Repeat the listing below verbatim, without its images.

### SUPPLIED MATERIAL
▽
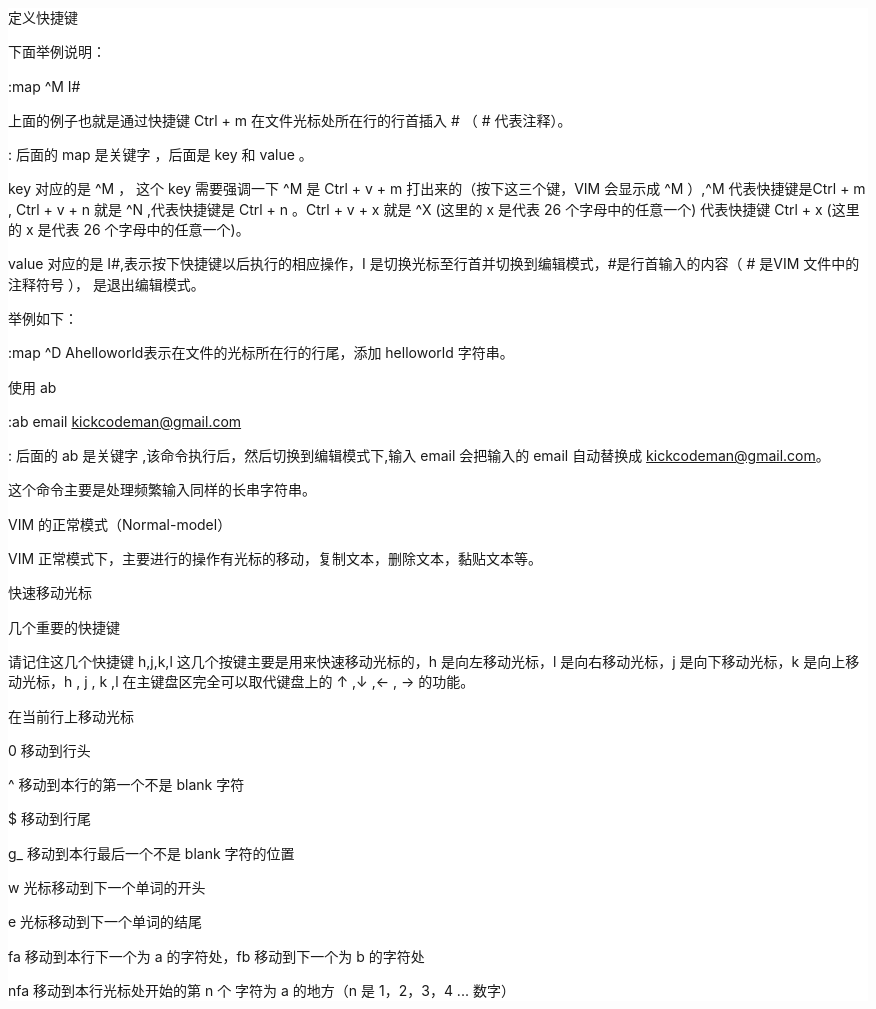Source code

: 
定义快捷键


下面举例说明：

:map ^M I#<ESC>

上面的例子也就是通过快捷键 Ctrl + m 在文件光标处所在行的行首插入 # （ # 代表注释）。

: 后面的 map 是关键字 ，后面是 key 和 value 。

key 对应的是 ^M ， 这个 key 需要强调一下 ^M 是 Ctrl + v + m 打出来的（按下这三个键，VIM 会显示成 ^M ）,^M 代表快捷键是Ctrl + m , Ctrl + v + n 就是 ^N ,代表快捷键是 Ctrl + n 。Ctrl + v + x 就是 ^X (这里的 x 是代表 26 个字母中的任意一个) 代表快捷键 Ctrl + x (这里的 x 是代表 26 个字母中的任意一个)。

value 对应的是 I#<ESC>,表示按下快捷键以后执行的相应操作，I 是切换光标至行首并切换到编辑模式，#是行首输入的内容（ # 是VIM 文件中的注释符号 ），<ESC> 是退出编辑模式。


举例如下：

:map ^D Ahelloworld<ESC>表示在文件的光标所在行的行尾，添加 helloworld 字符串。


使用 ab


:ab email kickcodeman@gmail.com

: 后面的 ab 是关键字 ,该命令执行后，然后切换到编辑模式下,输入 email 会把输入的 email 自动替换成 kickcodeman@gmail.com。

这个命令主要是处理频繁输入同样的长串字符串。


VIM 的正常模式（Normal-model）


VIM 正常模式下，主要进行的操作有光标的移动，复制文本，删除文本，黏贴文本等。


快速移动光标


几个重要的快捷键

请记住这几个快捷键 h,j,k,l 这几个按键主要是用来快速移动光标的，h 是向左移动光标，l 是向右移动光标，j 是向下移动光标，k 是向上移动光标，h , j , k ,l 在主键盘区完全可以取代键盘上的 ↑ ,↓ ,← , → 的功能。


在当前行上移动光标


0 移动到行头

^ 移动到本行的第一个不是 blank 字符

$ 移动到行尾

g_ 移动到本行最后一个不是 blank 字符的位置

w 光标移动到下一个单词的开头

e 光标移动到下一个单词的结尾

fa 移动到本行下一个为 a 的字符处，fb 移动到下一个为 b 的字符处

nfa 移动到本行光标处开始的第 n 个 字符为 a 的地方（n 是 1，2，3，4 ... 数字）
△
### OUTPUT FOR THIS TASK
Source code

: 
定义快捷键


下面举例说明：

:map ^M I#<ESC>

上面的例子也就是通过快捷键 Ctrl + m 在文件光标处所在行的行首插入 # （ # 代表注释）。

: 后面的 map 是关键字 ，后面是 key 和 value 。

key 对应的是 ^M ， 这个 key 需要强调一下 ^M 是 Ctrl + v + m 打出来的（按下这三个键，VIM 会显示成 ^M ）,^M 代表快捷键是Ctrl + m , Ctrl + v + n 就是 ^N ,代表快捷键是 Ctrl + n 。Ctrl + v + x 就是 ^X (这里的 x 是代表 26 个字母中的任意一个) 代表快捷键 Ctrl + x (这里的 x 是代表 26 个字母中的任意一个)。

value 对应的是 I#<ESC>,表示按下快捷键以后执行的相应操作，I 是切换光标至行首并切换到编辑模式，#是行首输入的内容（ # 是VIM 文件中的注释符号 ），<ESC> 是退出编辑模式。


举例如下：

:map ^D Ahelloworld<ESC>表示在文件的光标所在行的行尾，添加 helloworld 字符串。


使用 ab


:ab email kickcodeman@gmail.com

: 后面的 ab 是关键字 ,该命令执行后，然后切换到编辑模式下,输入 email 会把输入的 email 自动替换成 kickcodeman@gmail.com。

这个命令主要是处理频繁输入同样的长串字符串。


VIM 的正常模式（Normal-model）


VIM 正常模式下，主要进行的操作有光标的移动，复制文本，删除文本，黏贴文本等。


快速移动光标


几个重要的快捷键

请记住这几个快捷键 h,j,k,l 这几个按键主要是用来快速移动光标的，h 是向左移动光标，l 是向右移动光标，j 是向下移动光标，k 是向上移动光标，h , j , k ,l 在主键盘区完全可以取代键盘上的 ↑ ,↓ ,← , → 的功能。


在当前行上移动光标


0 移动到行头

^ 移动到本行的第一个不是 blank 字符

$ 移动到行尾

g_ 移动到本行最后一个不是 blank 字符的位置

w 光标移动到下一个单词的开头

e 光标移动到下一个单词的结尾

fa 移动到本行下一个为 a 的字符处，fb 移动到下一个为 b 的字符处

nfa 移动到本行光标处开始的第 n 个 字符为 a 的地方（n 是 1，2，3，4 ... 数字）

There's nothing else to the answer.